Es ist zwar lieb von Dir gemeint, dass du mal in der Schule ein paar Stunden mit gemacht hast, aber auf lange Sicht bringt das Deiner Tochter gar nichts. Meine Mutter brachte mich mit drei Jahren in den Kindergarten und ich habe geschrien wie ein Präriehund, das ging drei Tage so, ununterbrochen, und dann hatte ich es gepeilt und mich eingefügt. Allerdings hielt meine Mama es dann so, dass ich nicht hingehen musste, wenn ich absolut nicht wollte. So hatte ich das Gefühl, dass ich es ausschließlich freiwillig mache. In der Schule geht das aber natürlich nicht.
Ich würde an Deiner Stelle versuchen, ihren Aussagen noch enger auf den Grund zu gehen und mich daran machen, dass sowohl du als auch sie, dass ihr beide gemeinsam beginnt, ein kleines Stückchen voneinander loszulassen.

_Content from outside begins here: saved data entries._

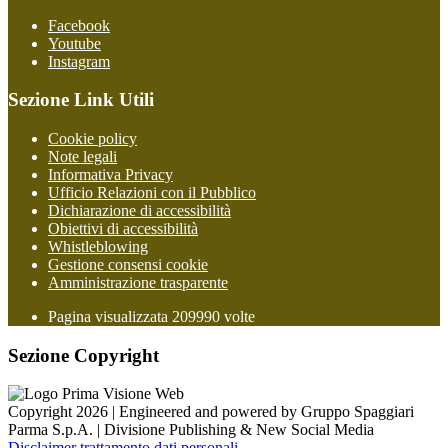
Facebook
Youtube
Instagram
Sezione Link Utili
Cookie policy
Note legali
Informativa Privacy
Ufficio Relazioni con il Pubblico
Dichiarazione di accessibilità
Obiettivi di accessibilità
Whistleblowing
Gestione consensi cookie
Amministrazione trasparente
Pagina visualizzata
209990
volte
Sezione Copyright
Copyright 2026 | Engineered and powered by Gruppo Spaggiari
Parma S.p.A. | Divisione Publishing & New Social Media
Disclaimer trattamento dati personali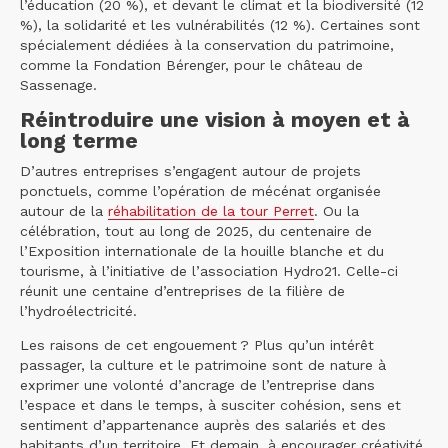
l’éducation (20 %), et devant le climat et la biodiversité (12
%), la solidarité et les vulnérabilités (12 %). Certaines sont
spécialement dédiées à la conservation du patrimoine,
comme la Fondation Bérenger, pour le château de
Sassenage.
Réintroduire une vision à moyen et à
long terme
D’autres entreprises s’engagent autour de projets
ponctuels, comme l’opération de mécénat organisée
autour de la
réhabilitation de la tour Perret
. Ou la
célébration, tout au long de 2025, du centenaire de
l’Exposition internationale de la houille blanche et du
tourisme, à l’initiative de l’association Hydro21. Celle-ci
réunit une centaine d’entreprises de la filière de
l’hydroélectricité.
Les raisons de cet engouement ? Plus qu’un intérêt
passager, la culture et le patrimoine sont de nature à
exprimer une volonté d’ancrage de l’entreprise dans
l’espace et dans le temps, à susciter cohésion, sens et
sentiment d’appartenance auprès des salariés et des
habitants d’un territoire. Et demain, à encourager créativité,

Nur ein klein wenig, in wenigen kleinen Schritten, damit sie merkt, dass Mama nicht überall dabei sein kann und damit sie Vertrauen fassen kann, dass nichts passiert, wenn ihr getrennt seid.
Mich haben diese Ängste mein ganzes besch***** Leben lang begleitet und lösen immer noch, zu alledem, was sich da sowieso schon zusammengebraut hat, heftige Panikattacken aus. Das geht schon los, wenn mich eine Freundin abholen will, die sonst immer sehr pünktlich ist. Wehe, sie ist fünf Minuten über der Zeit, dann denke ich schon das schlimmste und die Angst kriecht hoch in mir.
Ich würde mir für deine Tochter wünschen, dass sie alle und vor allem die richtige Hilfe erhält, damit sie zum einen ein wirklich weitgehend angstfreies Leben führen kann und nicht zu einem Supergau mutiert, zu dem ich selbst geworden bin. Deine Tochter, die fängt gerade an zu leben, da steht alles offen, es für sie zum Positiven zu wenden. Bei mir ist es zu spät und irgendwie sinnlos. Aber vielleicht kann meine eigene Sinnlosigkeit wenigstens deiner Tochter helfen, das hoffe ich wenigstens.
Mich würde wirklich interessieren, wie es weitergeht. Wenn du möchtest, dann schreibe bitte hier weiter und auch, wie das Beratungsgespräch verlaufen ist.